Data excerpts:
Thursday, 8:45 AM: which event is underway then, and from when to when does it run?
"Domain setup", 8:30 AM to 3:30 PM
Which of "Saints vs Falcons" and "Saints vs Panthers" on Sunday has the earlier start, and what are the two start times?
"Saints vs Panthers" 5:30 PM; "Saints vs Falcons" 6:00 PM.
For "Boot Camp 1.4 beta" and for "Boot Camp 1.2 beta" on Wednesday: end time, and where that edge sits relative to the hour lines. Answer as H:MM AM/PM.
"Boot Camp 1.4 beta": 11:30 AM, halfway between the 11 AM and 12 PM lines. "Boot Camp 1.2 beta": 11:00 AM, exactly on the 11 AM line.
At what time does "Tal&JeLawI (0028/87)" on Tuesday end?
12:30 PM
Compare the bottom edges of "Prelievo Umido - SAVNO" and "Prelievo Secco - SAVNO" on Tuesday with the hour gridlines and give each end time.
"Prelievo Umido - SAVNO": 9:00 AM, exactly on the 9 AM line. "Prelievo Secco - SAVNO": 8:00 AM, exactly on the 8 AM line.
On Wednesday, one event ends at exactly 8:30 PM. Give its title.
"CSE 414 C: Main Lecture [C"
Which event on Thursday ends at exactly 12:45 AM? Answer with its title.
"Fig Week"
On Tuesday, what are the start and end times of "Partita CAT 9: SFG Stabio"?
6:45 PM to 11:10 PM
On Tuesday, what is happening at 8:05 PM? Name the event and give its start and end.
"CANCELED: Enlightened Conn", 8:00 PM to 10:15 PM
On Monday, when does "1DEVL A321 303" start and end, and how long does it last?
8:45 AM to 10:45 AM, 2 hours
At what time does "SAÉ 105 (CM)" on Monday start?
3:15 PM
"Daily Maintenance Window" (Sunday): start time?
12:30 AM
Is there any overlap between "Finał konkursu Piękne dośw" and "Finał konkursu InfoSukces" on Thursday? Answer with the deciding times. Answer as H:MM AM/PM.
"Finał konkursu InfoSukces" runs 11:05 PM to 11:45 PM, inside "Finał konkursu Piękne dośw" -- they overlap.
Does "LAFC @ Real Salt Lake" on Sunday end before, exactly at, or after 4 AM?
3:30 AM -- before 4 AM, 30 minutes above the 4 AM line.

**THE TASK:** Put the lines of the listing into a numbered list, beginning with the line that contains "On Wednesday, one" and going on through the final line of the listing. Leave out any blank lines.

**THE OUTPUT:**
1. On Wednesday, one event ends at exactly 8:30 PM. Give its title.
2. "CSE 414 C: Main Lecture [C"
3. Which event on Thursday ends at exactly 12:45 AM? Answer with its title.
4. "Fig Week"
5. On Tuesday, what are the start and end times of "Partita CAT 9: SFG Stabio"?
6. 6:45 PM to 11:10 PM
7. On Tuesday, what is happening at 8:05 PM? Name the event and give its start and end.
8. "CANCELED: Enlightened Conn", 8:00 PM to 10:15 PM
9. On Monday, when does "1DEVL A321 303" start and end, and how long does it last?
10. 8:45 AM to 10:45 AM, 2 hours
11. At what time does "SAÉ 105 (CM)" on Monday start?
12. 3:15 PM
13. "Daily Maintenance Window" (Sunday): start time?
14. 12:30 AM
15. Is there any overlap between "Finał konkursu Piękne dośw" and "Finał konkursu InfoSukces" on Thursday? Answer with the deciding times. Answer as H:MM AM/PM.
16. "Finał konkursu InfoSukces" runs 11:05 PM to 11:45 PM, inside "Finał konkursu Piękne dośw" -- they overlap.
17. Does "LAFC @ Real Salt Lake" on Sunday end before, exactly at, or after 4 AM?
18. 3:30 AM -- before 4 AM, 30 minutes above the 4 AM line.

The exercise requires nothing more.